En balance, las evidencias no soportan inequívocamente la idea de que el MINERD no tenga la capacidad de ejecución requerida. Aun si lo fuera, ¿debería esto llevarnos a considerar que el presupuesto del 4% del PIB para la educación preuniversitaria es “demasiado amplio” (para repetir una expresión que ha sido usada al respecto), o debería motivarnos a introducir los cambios necesarios para que MINERD adquiera las capacidades que se requieren, sin necesidad de hacerle cargar con las tareas de otro ministerio?
En consecuencia, plantear la discusión como respuesta a un problema de capacidad de ejecución tiene poco sentido, y debería plantearse en otros términos. ¿Servirá la fusión para mejorar la calidad educativa? ¿Mejorará el funcionamiento de las entidades? Una tarea obligada también es indagar cuál es el financiamiento que se requiere para que el país logre, en un horizonte razonable, que toda su población joven complete una educación secundaria de calidad, tomando en cuenta la urgencia de elevar las tasas de cobertura de la educación inicial y de la educación secundaria que se situaron en 31% y 69% en 2023, respectivamente.
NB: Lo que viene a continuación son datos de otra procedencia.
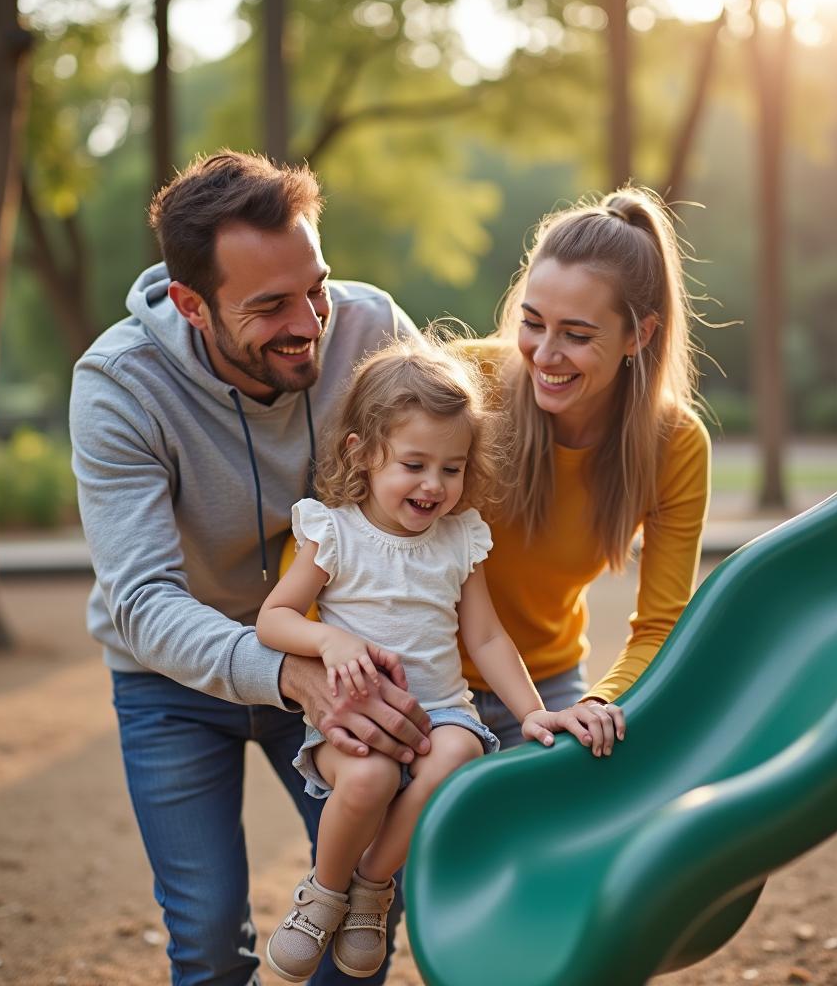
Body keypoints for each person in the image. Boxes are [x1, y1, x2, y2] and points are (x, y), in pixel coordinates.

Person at [69, 151, 435, 986]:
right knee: (205, 938)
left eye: (316, 286)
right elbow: (142, 600)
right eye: (269, 306)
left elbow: (453, 467)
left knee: (364, 900)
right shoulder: (119, 384)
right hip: (171, 685)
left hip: (330, 658)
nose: (309, 321)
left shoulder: (371, 328)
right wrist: (285, 671)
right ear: (192, 304)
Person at [255, 339, 623, 982]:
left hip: (441, 715)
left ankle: (372, 889)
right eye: (415, 464)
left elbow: (485, 639)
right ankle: (323, 893)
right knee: (366, 782)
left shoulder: (460, 537)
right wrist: (329, 641)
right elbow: (273, 619)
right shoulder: (333, 532)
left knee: (462, 752)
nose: (434, 485)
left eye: (451, 469)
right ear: (362, 454)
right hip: (355, 720)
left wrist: (535, 714)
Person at [462, 187, 711, 745]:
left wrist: (599, 704)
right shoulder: (464, 386)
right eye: (532, 322)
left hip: (547, 684)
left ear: (638, 335)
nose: (545, 354)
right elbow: (347, 519)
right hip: (425, 677)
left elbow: (661, 626)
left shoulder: (674, 445)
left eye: (575, 335)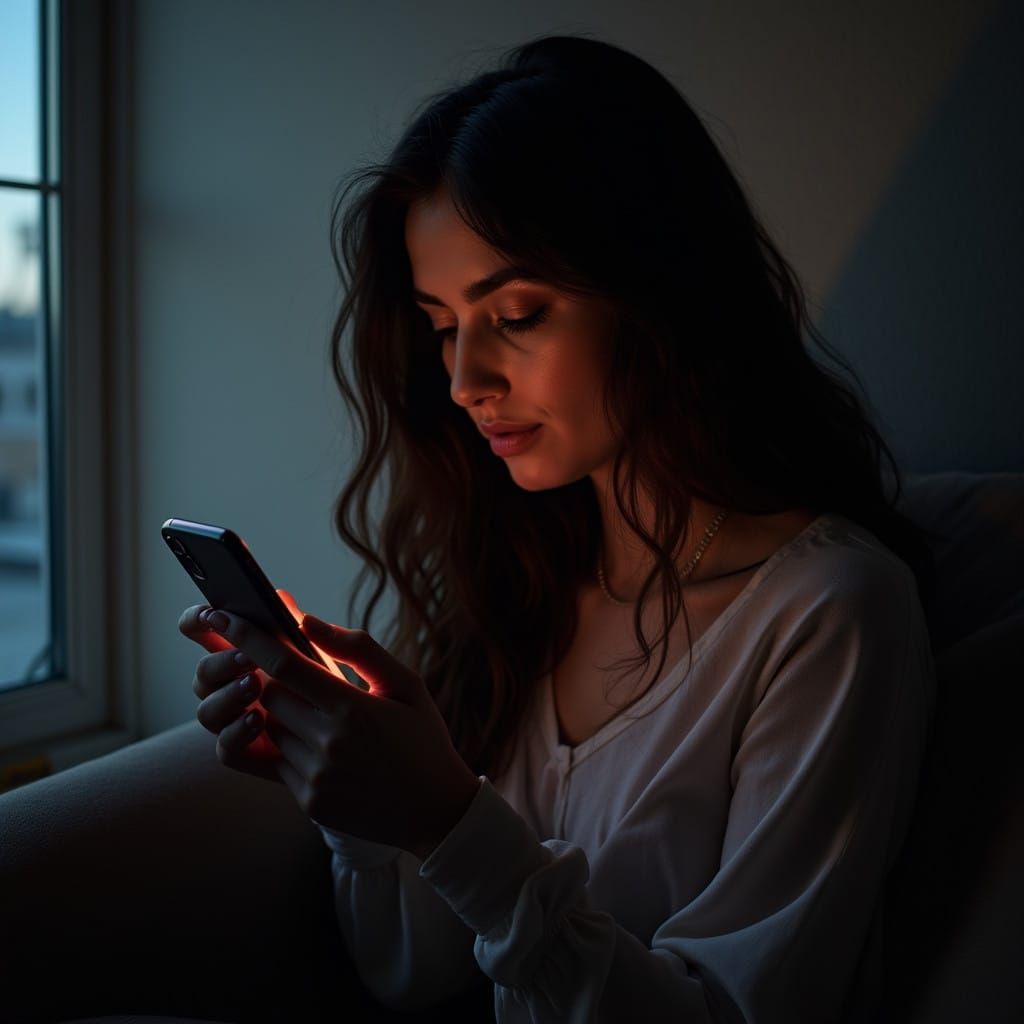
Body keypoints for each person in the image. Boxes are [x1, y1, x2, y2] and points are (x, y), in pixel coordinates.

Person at [180, 34, 940, 1022]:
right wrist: (360, 812)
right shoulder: (522, 590)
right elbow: (410, 973)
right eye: (444, 326)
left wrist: (451, 822)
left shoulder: (829, 613)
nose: (463, 383)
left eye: (520, 313)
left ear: (659, 288)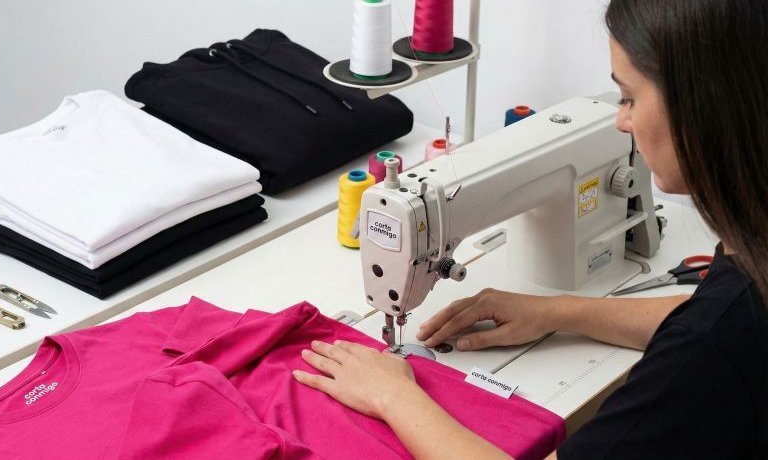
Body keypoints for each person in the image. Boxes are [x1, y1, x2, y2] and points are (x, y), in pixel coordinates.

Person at [292, 0, 768, 458]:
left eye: (629, 97)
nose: (621, 121)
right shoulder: (749, 262)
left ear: (701, 106)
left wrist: (394, 397)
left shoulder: (707, 352)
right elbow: (705, 313)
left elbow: (710, 333)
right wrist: (558, 310)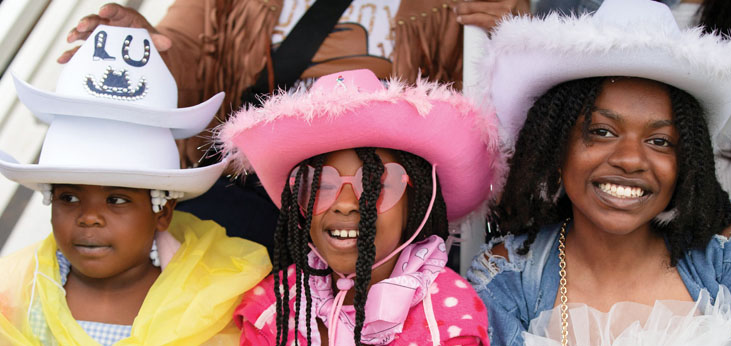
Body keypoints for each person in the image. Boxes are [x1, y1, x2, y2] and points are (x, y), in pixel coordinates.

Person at [468, 0, 731, 346]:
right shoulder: (508, 281)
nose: (630, 159)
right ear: (556, 147)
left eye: (660, 141)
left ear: (686, 161)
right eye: (601, 132)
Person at [56, 0, 530, 254]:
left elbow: (496, 129)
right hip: (253, 190)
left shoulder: (457, 6)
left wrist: (517, 41)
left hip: (385, 202)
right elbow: (181, 53)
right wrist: (145, 54)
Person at [0, 26, 269, 346]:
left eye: (117, 200)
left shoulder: (205, 301)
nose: (89, 217)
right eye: (69, 197)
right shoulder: (16, 293)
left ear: (162, 211)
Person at [218, 69, 499, 346]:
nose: (346, 203)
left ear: (419, 198)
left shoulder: (446, 320)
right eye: (320, 185)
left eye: (375, 184)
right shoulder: (271, 310)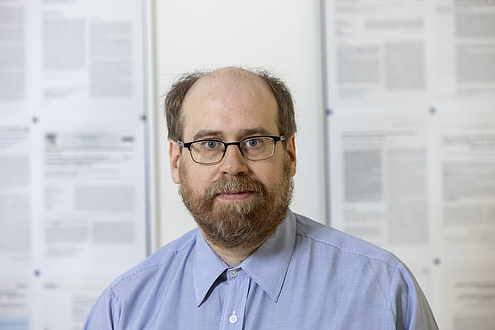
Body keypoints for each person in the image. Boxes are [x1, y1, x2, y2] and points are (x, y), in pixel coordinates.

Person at [84, 66, 438, 329]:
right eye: (209, 144)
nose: (233, 166)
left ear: (291, 155)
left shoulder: (385, 291)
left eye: (254, 141)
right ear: (177, 162)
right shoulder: (123, 308)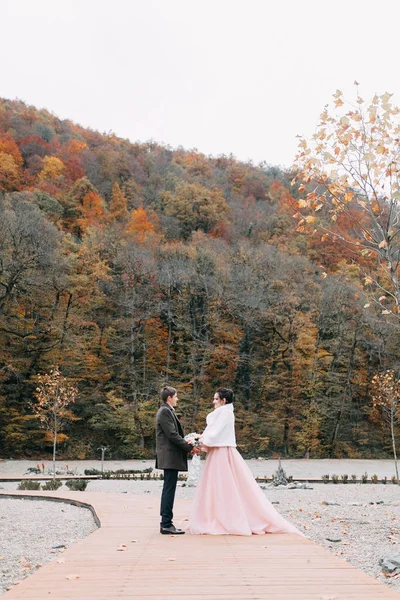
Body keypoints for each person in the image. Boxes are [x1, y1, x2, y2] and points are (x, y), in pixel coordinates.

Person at [189, 388, 301, 536]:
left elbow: (216, 434)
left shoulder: (226, 413)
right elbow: (213, 433)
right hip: (218, 452)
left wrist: (200, 440)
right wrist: (201, 439)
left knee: (224, 485)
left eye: (216, 399)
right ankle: (217, 515)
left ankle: (227, 518)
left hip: (222, 453)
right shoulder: (222, 413)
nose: (213, 401)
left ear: (223, 400)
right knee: (216, 485)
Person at [156, 385, 200, 535]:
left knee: (169, 488)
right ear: (169, 398)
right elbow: (172, 435)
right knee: (169, 489)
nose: (177, 399)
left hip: (171, 456)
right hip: (169, 456)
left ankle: (166, 523)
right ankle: (166, 523)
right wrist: (189, 447)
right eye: (176, 396)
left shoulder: (167, 411)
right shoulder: (164, 412)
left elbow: (174, 435)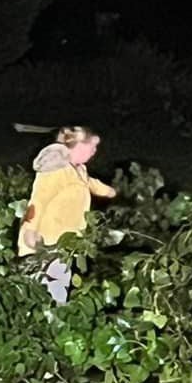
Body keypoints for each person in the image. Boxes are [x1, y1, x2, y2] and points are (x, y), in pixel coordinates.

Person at [18, 125, 117, 304]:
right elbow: (38, 202)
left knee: (60, 275)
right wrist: (30, 230)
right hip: (48, 239)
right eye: (91, 147)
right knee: (51, 281)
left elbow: (87, 183)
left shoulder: (79, 169)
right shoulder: (55, 171)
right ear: (76, 148)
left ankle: (53, 309)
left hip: (68, 237)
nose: (95, 151)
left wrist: (108, 191)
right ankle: (52, 312)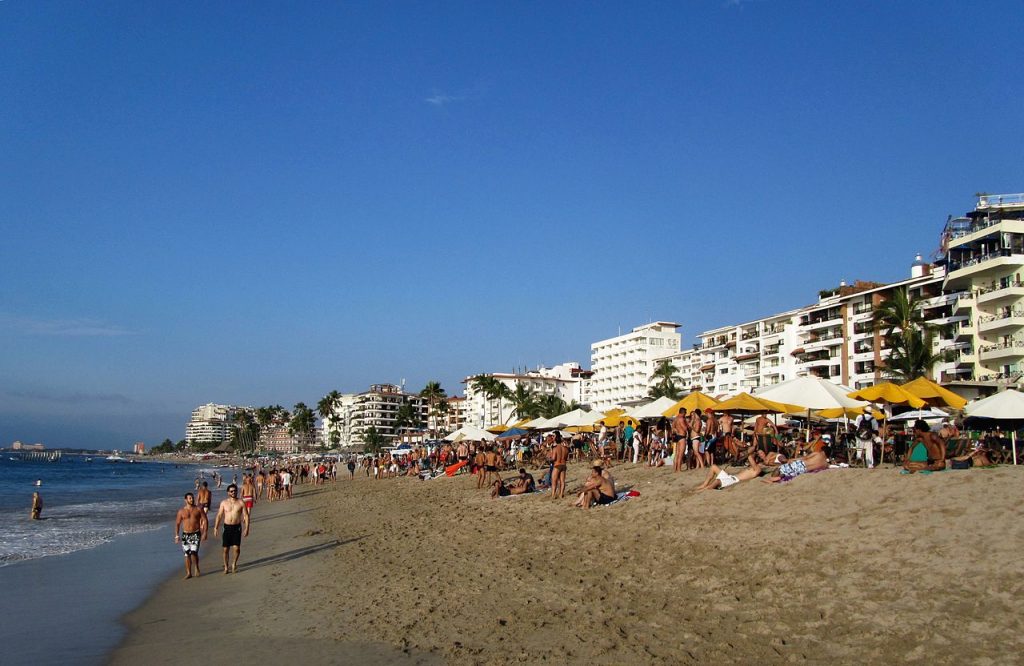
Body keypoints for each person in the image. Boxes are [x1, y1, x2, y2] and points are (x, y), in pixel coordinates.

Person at [213, 484, 250, 574]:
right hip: (227, 527)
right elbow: (219, 515)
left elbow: (246, 515)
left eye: (235, 491)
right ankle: (226, 566)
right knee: (225, 549)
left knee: (236, 548)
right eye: (231, 491)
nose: (233, 492)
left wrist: (247, 528)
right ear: (228, 492)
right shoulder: (224, 503)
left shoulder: (241, 502)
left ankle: (234, 564)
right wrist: (216, 527)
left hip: (237, 527)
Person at [174, 492, 208, 579]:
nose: (192, 499)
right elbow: (177, 523)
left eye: (192, 498)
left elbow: (205, 520)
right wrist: (177, 536)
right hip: (185, 534)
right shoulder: (181, 511)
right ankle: (189, 572)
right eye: (190, 498)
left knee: (194, 553)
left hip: (195, 533)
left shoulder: (198, 509)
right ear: (185, 500)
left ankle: (196, 567)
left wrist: (205, 532)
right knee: (187, 554)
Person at [696, 454, 764, 491]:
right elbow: (750, 459)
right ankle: (704, 484)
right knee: (713, 467)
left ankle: (705, 489)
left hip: (733, 480)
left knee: (717, 481)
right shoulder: (754, 467)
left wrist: (750, 453)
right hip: (731, 477)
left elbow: (750, 458)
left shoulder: (758, 469)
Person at [763, 450, 829, 483]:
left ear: (823, 451)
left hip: (801, 464)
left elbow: (805, 458)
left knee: (779, 468)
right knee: (788, 472)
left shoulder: (818, 453)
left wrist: (793, 459)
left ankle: (774, 478)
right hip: (803, 470)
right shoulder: (825, 464)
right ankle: (780, 476)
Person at [549, 432, 570, 499]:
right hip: (563, 465)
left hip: (557, 465)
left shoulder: (555, 448)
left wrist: (549, 458)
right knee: (562, 481)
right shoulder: (565, 448)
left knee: (554, 481)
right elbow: (566, 458)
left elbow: (553, 458)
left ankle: (553, 495)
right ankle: (561, 494)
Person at [671, 408, 688, 473]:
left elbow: (673, 427)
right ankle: (678, 469)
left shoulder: (675, 419)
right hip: (682, 436)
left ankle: (675, 469)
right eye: (685, 413)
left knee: (677, 454)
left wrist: (677, 430)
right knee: (681, 454)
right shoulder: (682, 419)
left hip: (677, 436)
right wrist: (687, 424)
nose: (685, 414)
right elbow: (685, 428)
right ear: (683, 412)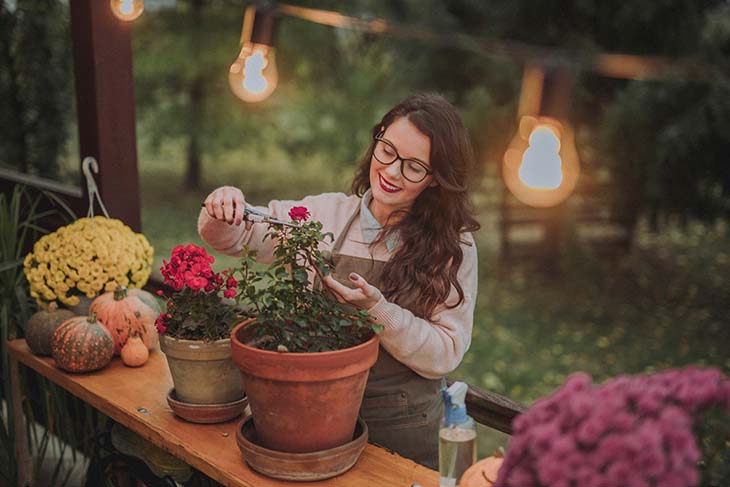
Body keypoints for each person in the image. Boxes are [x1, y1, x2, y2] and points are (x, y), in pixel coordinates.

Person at [198, 93, 480, 469]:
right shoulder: (322, 216)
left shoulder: (453, 246)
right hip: (316, 421)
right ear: (376, 139)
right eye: (388, 150)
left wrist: (378, 311)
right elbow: (235, 237)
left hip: (404, 431)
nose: (392, 171)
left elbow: (445, 352)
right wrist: (224, 206)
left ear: (435, 180)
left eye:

Sabemos que estamos compelidos a introducir cambios sustantivos en la forma en que el sector público presta el servicio educativo, con el fin de generar mejoras significativas en el desempeño docente, la gobernanza entre los actores del sistema y la gestión de los procesos pedagógicos y administrativos. En estos momentos, el tema de financiamiento a la educación preuniversitaria no puede crear un ruido innecesario que desvíe la atención de la prioridad de aumentar la cobertura y calidad educativa. La experiencia de los países de la región que exhiben el mejor desempeño en materia educativa puede ser ilustrativa. Chile, Uruguay y Costa Rica invirtieron 5.0%, 4.5% y 6.3% del PIB en educación en 2021, respectivamente. En ese año, el gasto público total en educación de nuestro país solo alcanzó alrededor de 3.6% del PIB, incluyendo una parte destinada a educación superior y formación y capacitación para el trabajo. Por cierto, de los tres países citados, Costa Rica es nuestro principal competidor por la atracción de inversión extranjera.
Si la fusión entre el MINERD y el MESCYT busca, como ha señalado el Gobierno, integrar y fortalecer el sistema educativo y mejorar la política y la calidad educativa, la discusión debería incluir otros actores, como el sistema de formación y capacitación para el trabajo. De lo contrario, el sistema educativo seguirá padeciendo de una visión, gobernanza, políticas, instrumentos y prácticas fragmentadas, lo que afectará la función que está llamado a desempeñar.
Finalmente, volvamos a la metáfora de Tarzán: el avance requiere tanto valentía como prudencia. Para cruzar los retos de un cambio en la administración pública, debemos estar dispuestos a tomar riesgos, pero hacerlo de manera inteligente, calculada, observando el terreno y asegurándonos de que el próximo paso nos llevará más lejos. La clave está en encontrar el equilibrio entre el impulso hacia adelante y la sabiduría para no retroceder o caer en el vacío.